== WRITTEN PROBLEM 1 ==
In the Christmas stockings post, reproduce the passage from "Abby's Christmas stocking, designed" to "on the front." word for word.
== WRITTEN PROBLEM 2 ==
Answer these about the Christmas stockings post:
(a) Whose stocking was made in 2006, and what color is it?
(b) Which book supplied the colorwork patterns for Abby's and Noah's stockings?
(c) What motif is at the top of Noah's stocking?

Dressing Up the Holidays

Close-up of Abby's stocking

My brother, Noah, was the catalyst for the other holiday gift knitting experience.

Last summer Noah asked me if I could secretly knit a pair of Christmas stockings for himself and his fiancée, Abby.  He likes the set of handknit colorwork stockings I made for my house.

My family's handknit Christmas stockings

 

These stockings are knit from Nancy Bush‘s pattern, Christmas in Tallinn, published several places, but the only souce that matters is her excellent book Knitting on the Road.  I made the first one, the red one, in 2005 for my infant son; Matt’s green stocking was made in 2006; my blue one was made in 2007; and then I had a year reprieve until our daughter came along in 2009.  She got a purple stocking.  I substituted the yarn Bush’s pattern calls for, Dalegarn Tiur, for Dalegarn Heilo simply because I liked the Heilo palette better.  (This was, by the way, the first time I was bit in the ass by yarn substitution.  Tiur is 109 yards.  Heilo is 126 yards.)

E's Christmas stocking

Noah left me in full creative control, so I of course immediate sought out ways to make this project as difficult as possible.  First, I had to design my own.  Second, if one design was fun, then two new designs were twice as fun!  (Right?!)  Third, the yarn (O!  The yarn!).

Abby's Christmas stocking, designed by me

I really enjoyed picking out colorwork patterns for these designs.  I found everything I wanted, and pretty quickly, in Sheila McGregor’s Traditional Scandinavian Knitting.  For the top of Abby’s stocking (green), I chose a boy-and-girl motif; for Noah’s stocking (orange), I chose reindeer.  The body patterns on each of their stockings come from the same 19th-century sweater: one was the pattern on the back and the other was the pattern on the front.

Noah's Christmas stocking

Can you imagine knitting that sweater?  Maybe…

There was some math to work out to make these motifs go together, resulting in Noah’s stocking being noticeably larger.  Noah has no problem with this.

== ITEMS ==

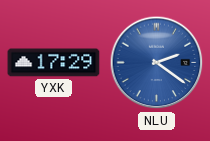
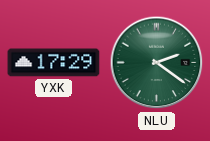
NLU dial: blue -> green
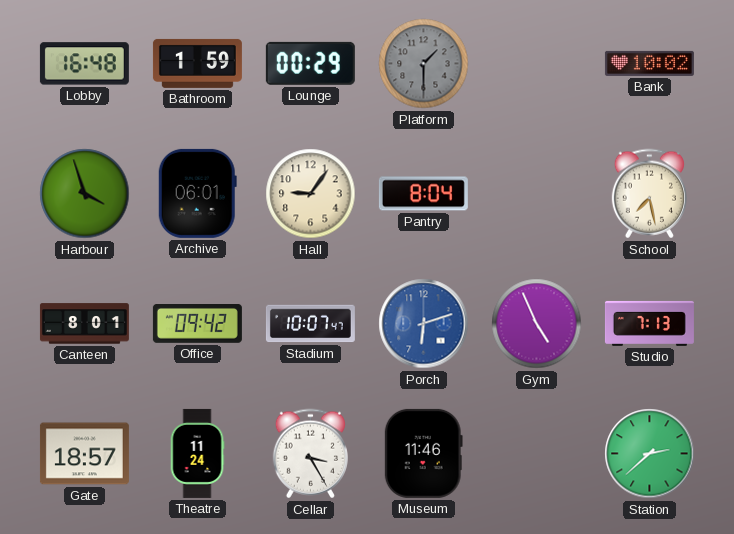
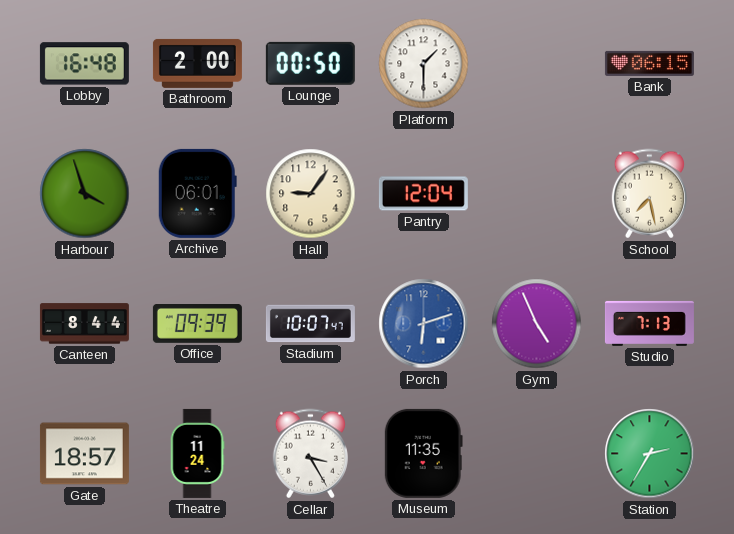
Bathroom: 1:59 -> 2:00
Lounge: 00:29 -> 00:50
Platform dial: grey -> white
Bank: 10:02 -> 06:15
Pantry: 8:04 -> 12:04
Canteen: 8:01 -> 8:44
Office: 09:42 -> 09:39
Museum: 11:46 -> 11:35
Station: 2:38 -> 2:35
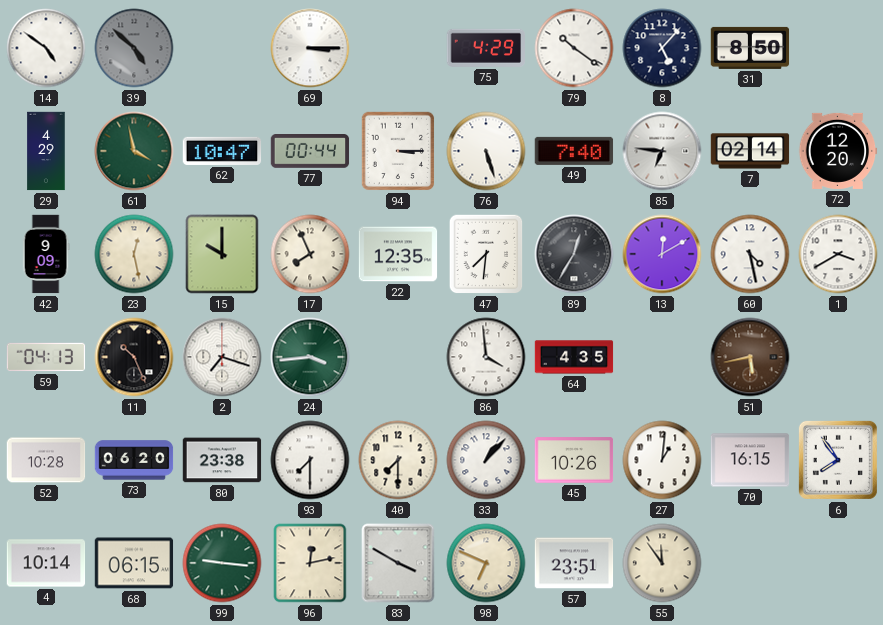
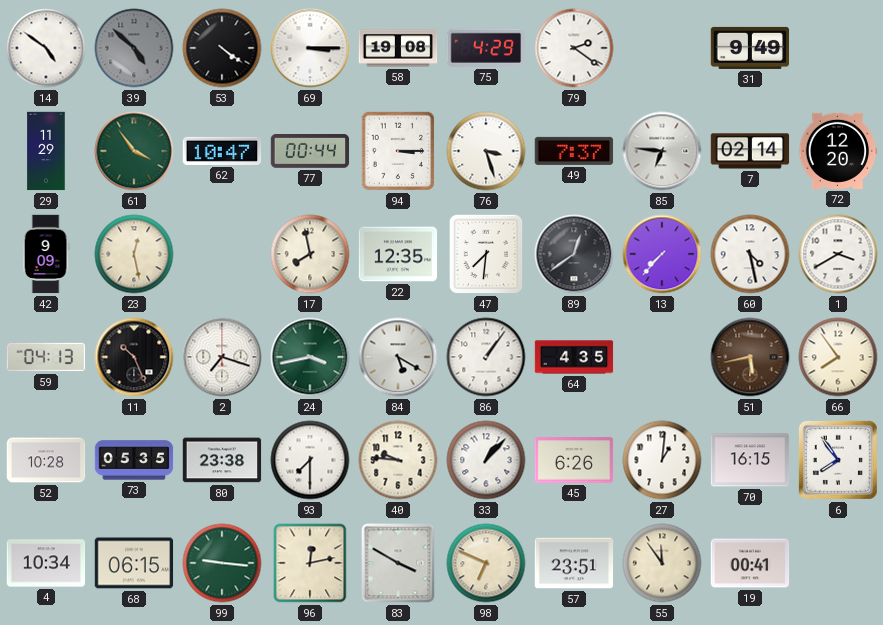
53: none -> 4:21
58: none -> 19:08
79: 10:21 -> 2:21
8: 5:07 -> none
31: 8:50 -> 9:49
29: 4:29 -> 11:29
61: 3:58 -> 3:54
76: 5:27 -> 3:27
49: 7:40 -> 7:37
15: 10:00 -> none
17: 7:56 -> 7:58
89: 12:35 -> 12:39
13: 12:10 -> 7:37
24: 3:44 -> 3:43
84: none -> 5:20
86: 3:59 -> 1:06
66: none -> 7:54
73: 06:20 -> 05:35
40: 7:30 -> 9:46
45: 10:26 -> 6:26
4: 10:14 -> 10:34
19: none -> 00:41
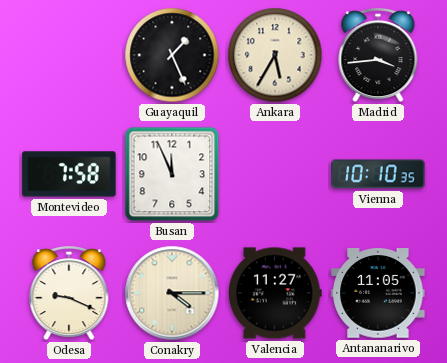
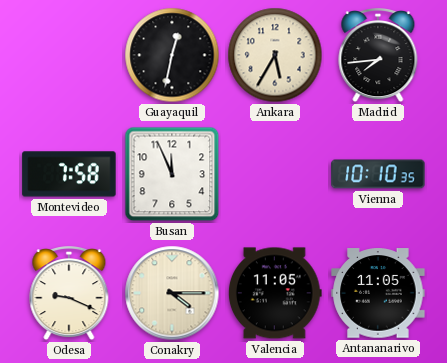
Guayaquil: 1:26 -> 12:32
Madrid: 3:44 -> 7:44
Valencia: 11:27 -> 11:05
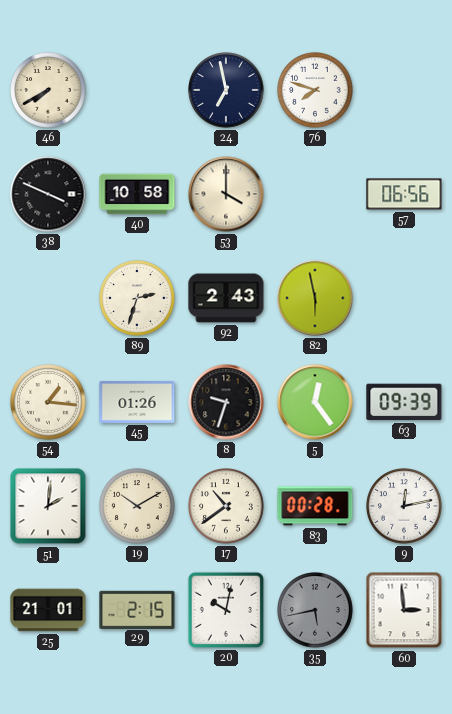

== CORRECT RESPONSE 1 ==
Abby's Christmas stocking, designed by me

I really enjoyed picking out colorwork patterns for these designs.  I found everything I wanted, and pretty quickly, in Sheila McGregor’s Traditional Scandinavian Knitting.  For the top of Abby’s stocking (green), I chose a boy-and-girl motif; for Noah’s stocking (orange), I chose reindeer.  The body patterns on each of their stockings come from the same 19th-century sweater: one was the pattern on the back and the other was the pattern on the front.

== CORRECT RESPONSE 2 ==
(a) Matt's; it is green.
(b) Sheila McGregor's Traditional Scandinavian Knitting.
(c) Reindeer.